Beacon Hill is a prime time period drama series which aired on CBS in 1975. Set after World War I in Boston's Beacon Hill area, the show was conceived as an Americanized version of the popular British series Upstairs, Downstairs (1971–1975) and focused on the wealthy Irish-American Lassiter family and their Irish immigrant servants, who reside together on Louisburg Square.

The show was produced by Jacqueline Babbin and Beryl Vertue, the former literary agent of Upstairs, Downstairs co-creator Jean Marsh.

==Production==
The first episode cost $900,000 to produce, and the music was composed by Marvin Hamlisch. Christopher Schemering of The Soap Opera Encyclopedia called Beacon Hill "the most touted prime-time soap since the Lana Turner-George Hamilton debacle The Survivors".

The series premiered on August 25, 1975, with an "impressive audience" of "43% of people watching TV" that evening, but it could not sustain those ratings. Schemering wrote that "the overly large cast and fragmented stories did not allow the audience to get its bearings." The show was cancelled after 11 weeks (two further episodes remained unaired) with its last episode airing on November 4, 1975.

==Cast and characters==
The show starred Stephen Elliott as patriarch Benjamin Lassiter, a self-made businessman and éminence grise at Boston City Hall, and Nancy Marchand as his wife Mary, an elegant society woman from a wealthy family. They have five children; eldest daughter Maude (Maeve McGuire), who is married to yachting enthusiast Richard Palmer (Edward Herrmann); middle daughter Emily (DeAnn Mears), who is married to stockbroker Trevor Bullock (Roy Cooper) and is the mother of the spoilt Betsy (Linda Purl); "plain jane" Rosamond (Kitty Winn), who helps out the family business; bohemian Fawn (Kathryn Walker), who is having an affair with her Italian piano teacher Giorgio Bellonci (Michael Nouri); and Robert, the Lassiters’ only son, who has returned from France after losing an arm in World War I.

### Data shown
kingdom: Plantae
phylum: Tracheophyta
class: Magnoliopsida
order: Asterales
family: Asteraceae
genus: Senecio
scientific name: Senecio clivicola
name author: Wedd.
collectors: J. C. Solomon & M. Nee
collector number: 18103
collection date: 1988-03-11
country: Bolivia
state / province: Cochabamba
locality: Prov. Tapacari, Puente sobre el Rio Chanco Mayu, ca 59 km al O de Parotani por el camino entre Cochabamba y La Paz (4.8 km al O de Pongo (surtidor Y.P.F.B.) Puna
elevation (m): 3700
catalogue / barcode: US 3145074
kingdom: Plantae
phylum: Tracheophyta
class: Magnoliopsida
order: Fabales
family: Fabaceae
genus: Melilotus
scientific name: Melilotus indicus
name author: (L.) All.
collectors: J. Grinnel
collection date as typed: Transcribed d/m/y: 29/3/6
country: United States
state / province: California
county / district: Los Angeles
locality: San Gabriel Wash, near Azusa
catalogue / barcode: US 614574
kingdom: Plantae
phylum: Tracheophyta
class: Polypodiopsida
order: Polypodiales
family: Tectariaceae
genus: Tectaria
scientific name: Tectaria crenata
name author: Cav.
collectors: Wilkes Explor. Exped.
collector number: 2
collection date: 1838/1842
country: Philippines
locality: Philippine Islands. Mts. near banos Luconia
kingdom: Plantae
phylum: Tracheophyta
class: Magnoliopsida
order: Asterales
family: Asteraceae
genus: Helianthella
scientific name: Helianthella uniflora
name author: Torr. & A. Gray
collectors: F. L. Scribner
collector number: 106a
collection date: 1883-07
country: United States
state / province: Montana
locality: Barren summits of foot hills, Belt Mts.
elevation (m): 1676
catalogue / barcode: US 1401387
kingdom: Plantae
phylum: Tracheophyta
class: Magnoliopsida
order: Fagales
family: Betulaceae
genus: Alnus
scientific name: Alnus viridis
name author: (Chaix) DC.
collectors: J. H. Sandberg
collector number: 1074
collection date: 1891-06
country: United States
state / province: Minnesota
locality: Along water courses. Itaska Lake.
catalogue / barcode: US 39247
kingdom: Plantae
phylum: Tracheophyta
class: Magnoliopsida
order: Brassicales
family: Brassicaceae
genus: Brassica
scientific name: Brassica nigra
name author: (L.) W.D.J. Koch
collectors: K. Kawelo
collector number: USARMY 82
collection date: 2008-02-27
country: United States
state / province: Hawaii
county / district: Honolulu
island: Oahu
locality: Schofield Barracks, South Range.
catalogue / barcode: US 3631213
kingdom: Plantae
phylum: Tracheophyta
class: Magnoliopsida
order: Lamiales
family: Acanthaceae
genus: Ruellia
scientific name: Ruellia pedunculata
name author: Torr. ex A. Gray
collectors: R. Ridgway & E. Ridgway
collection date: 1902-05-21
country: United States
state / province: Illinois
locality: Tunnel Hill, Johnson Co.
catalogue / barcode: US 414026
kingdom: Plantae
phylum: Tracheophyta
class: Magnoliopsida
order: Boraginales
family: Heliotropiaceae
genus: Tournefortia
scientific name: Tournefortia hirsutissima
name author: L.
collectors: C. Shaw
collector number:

### Task
Check each statement against the Beacon Hill text and answer yes or no, quoting the words that decide it: (a) The series aired on NBC. (b) Marvin Hamlisch wrote the music. (c) Robert is the only son of the Lassiters. The lines aren't needed for anything here.

### Written reply
(a) No: "aired on CBS in 1975"
(b) Yes: "the music was composed by Marvin Hamlisch"
(c) Yes: "Robert, the Lassiters’ only son"